Zikir ne yapar, bizi nereye götürür diye bir sual hasıl olursa, cevaben zikrin bizi bizden alıp benliğimizi aşarak, Hak benliğine ulaştırdığını söyleyebiliriz. Zikir, Allah'ı sevmenin ifadesi olup Hak mürşidin açtığı yolda, bizleri Rabbimize ulaştıracak en kutsi vasıtadır.
Zikirsiz, fikirsiz derviş olunmaz. Zikir; fikrimizi, tefekkürümüzü ve düşüncemizi açar. “Ey iman edenler, Allah’ı çokça zikredin” diye buyuran Allah (cc.) kurtuluşa, saadete ve huzura zikirle ulaşılabileceğini ifade buyurmuştur. (Azhap-41)
Zikrullah insan vücudunda bir ihtilali gerçekleştirir. Gerçekleştirir de ne tecelliler, ne zuhuratlar hasıl olur. Allah (cc.)’ın adının anıldığı bir yerde ne haset, ne gurur, ne kibir, ne öfke olur. Nefsani hareketler yok olmaya mahkûm olur. İşte o zaman derviş, gönül bahçesinde aradığını bulur. Bu zevke eren Hak dostu der ki: “Gitti kesret, geldi vahdet, oldu halvet dost ile.”
Dostla halvet edebilmek için zikir; dervişin gönlünde ihtilal ve inkılap yapacak ki dervişin gönlünde aşkullah, zevkullah, muhabbetullah tecelli etsin ve dervişin gönül bahçesinden inciler, mercanlar, yakutlar zuhur etsin. Böyle bir derviş, böyle bir kemale erebilmek için nefsi mücadelede muzaffer olmuş olarak, Hak mürşidin emrine itaat etmiş, telkinine sadakat göstermiş olur. Sadakatinin karşılığı olarak da Hakk’a vasıl olur. Çünkü yap denileni yapmıştır, yapma denileni de yapmamıştır.

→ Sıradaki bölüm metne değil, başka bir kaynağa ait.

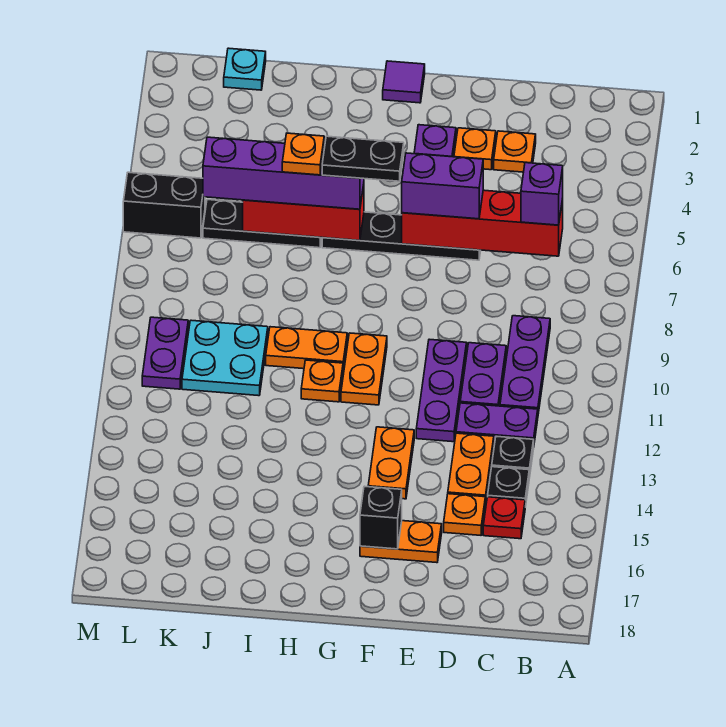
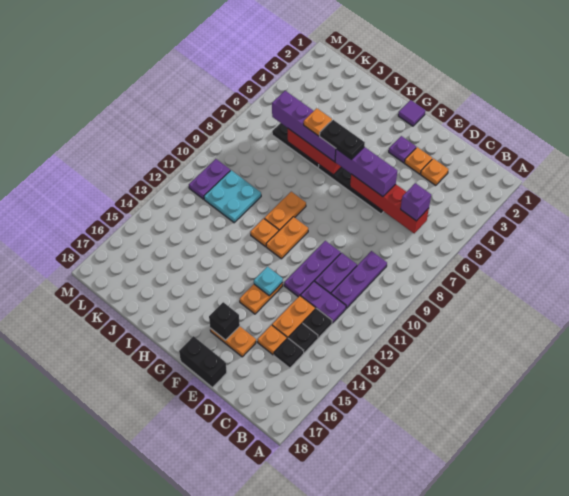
red plate C15 level 1 -> black plate C15 level 1
purple brick E6:F6 level 3 -> purple brick E6:G6 level 3
orange plate H10:I10 level 1 -> orange plate H9:H10 level 1
cyan plate K1 level 1 -> cyan plate F13 level 2
black brick L6:M6 level 1 -> black brick E18:F18 level 1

Buradan şunu anlıyoruz ki dostlar, Rabbimizʼi zikretme görevimiz, sadece taklidi manada namaz kılmaktan ibaret değildir. Namazdaki Allah ile beraberlik şuurunu namazdan sonra da devam ettirmek gerekir. Zira kullarını bir saniye dahi unutmayan Allah (cc.), kullarının da kendisini daima hatırlamasını ister. Zira marifetullah’a ermiş bir gönül artık nefsini razı etmiş, marziye mertebesindedir. Cenab-ı Hakʼtan gafil olarak, alıp verdiğimiz nefeslerin hesabının bizlere sorulacağı Efendilerimizce defalarca buyrulmuştur.

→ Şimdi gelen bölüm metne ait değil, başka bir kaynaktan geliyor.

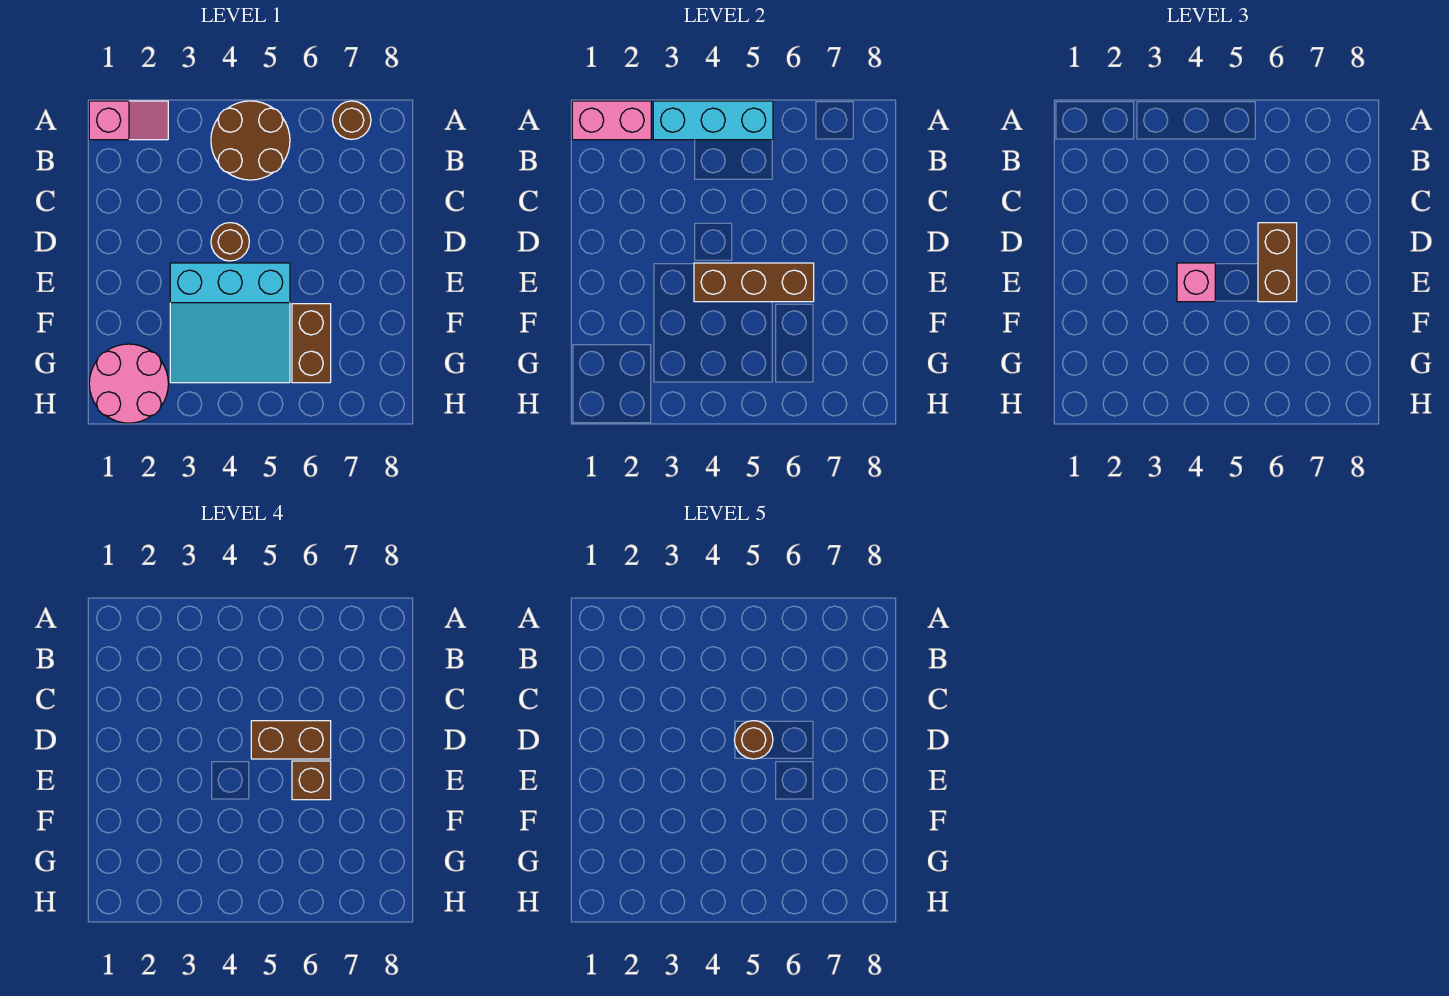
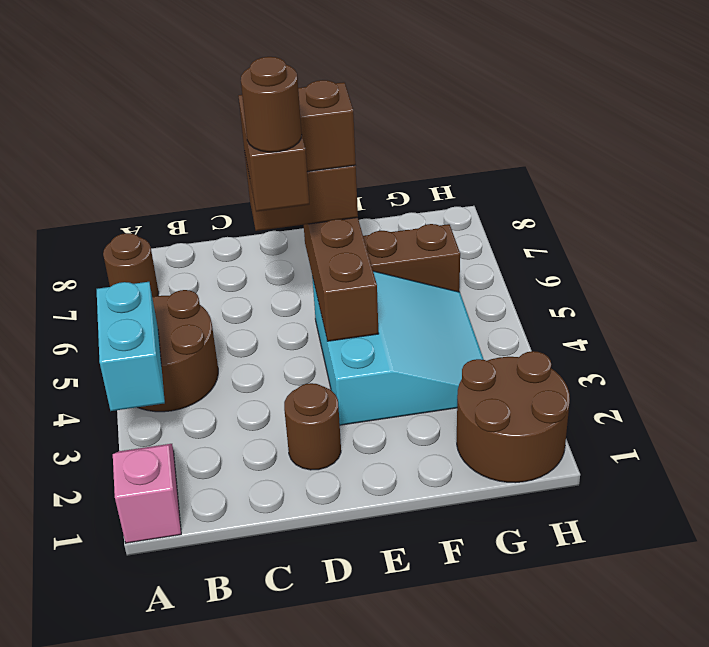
pink brick A1:A2 level 2 -> none
cyan brick A3:A5 level 2 -> cyan brick A3:A4 level 2
brown round brick D4 level 1 -> brown round brick D2 level 1
pink brick E4 level 3 -> none
pink round brick G1:H2 level 1 -> brown round brick G1:H2 level 1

Nitekim bir hadis-i şeriflerinde Peygamberimiz (sav.) Efendimiz: “İnsanlar bir mecliste oturur da orada Allâh’ın ismini anmazlarsa, eksik bir iş yapmış, bir günah işlemiş olurlar. Kim bir yolda yürür de Allah -azze ve celle-’yi zikretmezse, eksik bir iş yapmış, bir günah işlemiş olur. Kim yatağına girer de orada Allah’ı zikretmezse, yine eksik bir iş yapmış, bir günah işlemiş olur.” diye buyurmuşlardır.